Considering the nationwide affordable housing crises, Chicago is attempting to make homes more readily available for low and moderate-income groups. One of the first effective steps in this direction is the rolling back of the 1957 law which made ADUs illegal in the city. Along with the new five-year housing plan, the city hopes to bring stability to the housing sector.
The New Zoning Ordinance Will be Presented for Final Voting in June or July
Depending on the Chicago City Council decision, the zoning ordinance will come into effect on August 1st. Accordingly, people will be allowed to construct and develop Accessory Dwelling Units (ADUs). By approving the ordinance, the city will increase the number of moderately costing rental units available in the city without significantly changing the existing landscape or altering the overall appearance of the community.
ADUs are Affordable Secondary Units
Typically, accessory dwelling units are smaller secondary homes constructed within the existing structure of residences. Coach houses that are built over garages and individual cottages built in the backyards of properties are all considered secondary units. The ordinance will permit property owners to convert basements of existing buildings into apartments that can be leased out to provide relatively affordable housing to those who need it. The Urban Land Institute has released a report in which it has identified close to 77,000 buildings with basements fulfilling the necessary criteria for residing. These structures each have two or four apartments.
Both Property Owners and Renters Stand to Benefit
Homeowners can build and rent out apartments to raise additional income that can be used to cover property taxes and other living expenses. The ULI estimates that as long as the basement spaces need minimal structural work and comply with the requirements of building codes, they are likely to cost around just $75,000. Of course, if structural changes are needed along with other renovations, the cost could rise to $150,000. With more ADUs becoming available, low and moderate-income groups will have more homes to rent. Once the new units are ready, as mandated by the city’s ordinance, half the number will be leased at affordable rates.
The Question Remains – Will the Rent be Affordable?
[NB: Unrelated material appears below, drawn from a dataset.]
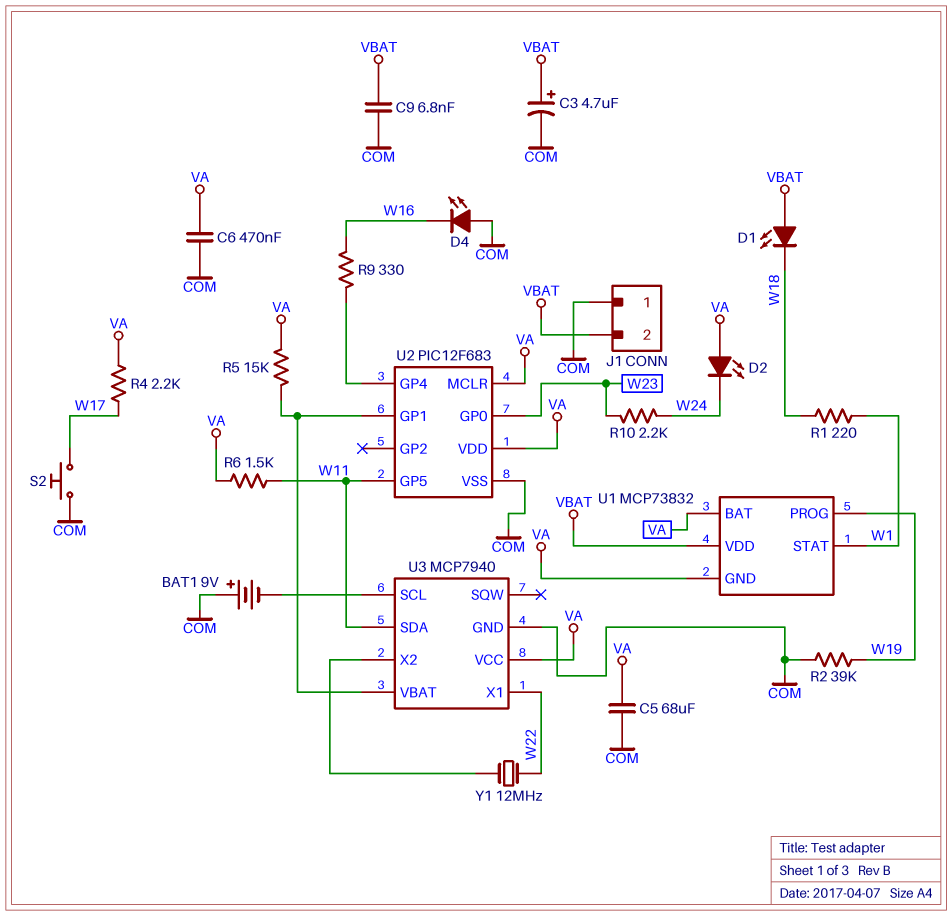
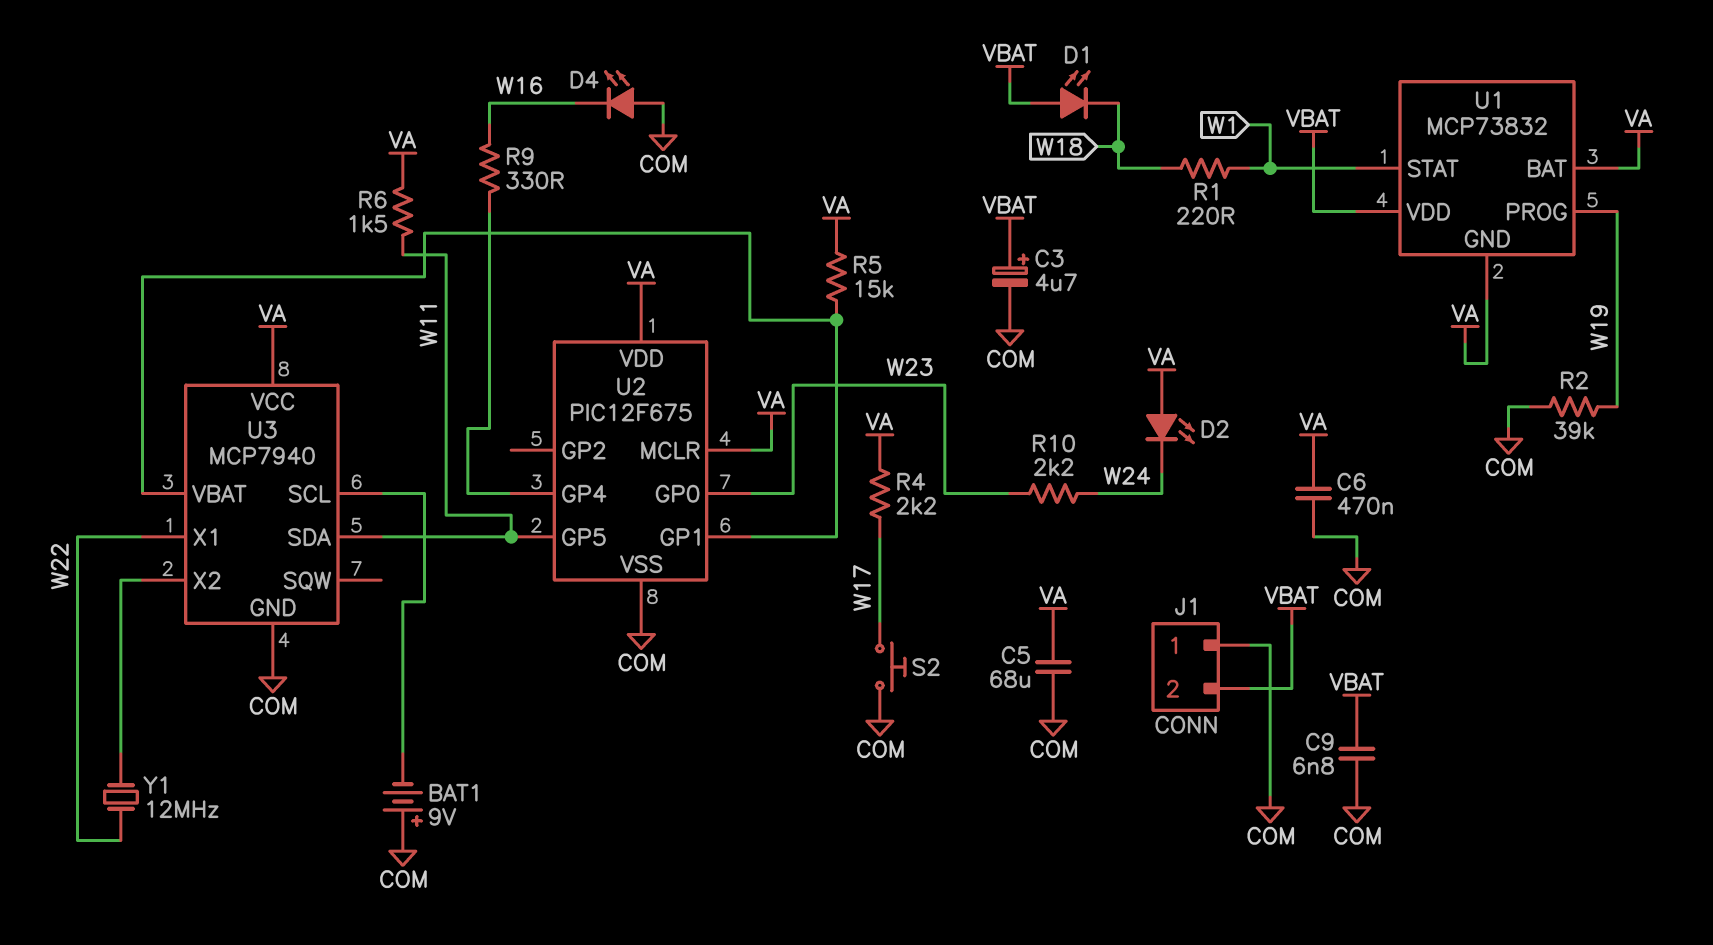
U2: PIC12F683 -> PIC12F675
While constructing ADUs does not cost a lot, chances are that they will be offered for higher rents than the market rates. Further, in case the existing ADUs are not compliant with the new codes, property owners may have to evict renters to conduct repairs and renovations. As a result, renters may find that they have nowhere to go. Legislators may also want to keep in mind that owners investing in constructing or renovating basement apartments will want to get back their investment. The only way to do that would be to pass the cost to renters by way of higher rates. Low-income people may not be able to afford these hiked rents.
While legalizing secondary units is a step in the right direction, council members would want to examine the costs of constructing these units and how property owners are going to raise the necessary finances. Without the availability of capital, it is unlikely that owners will want to take advantage of the new ordinance. A lot more needs to be done to resolve the affordable housing issues. Hopefully, these hurdles and challenges will be covered when the ordinance is finally passed.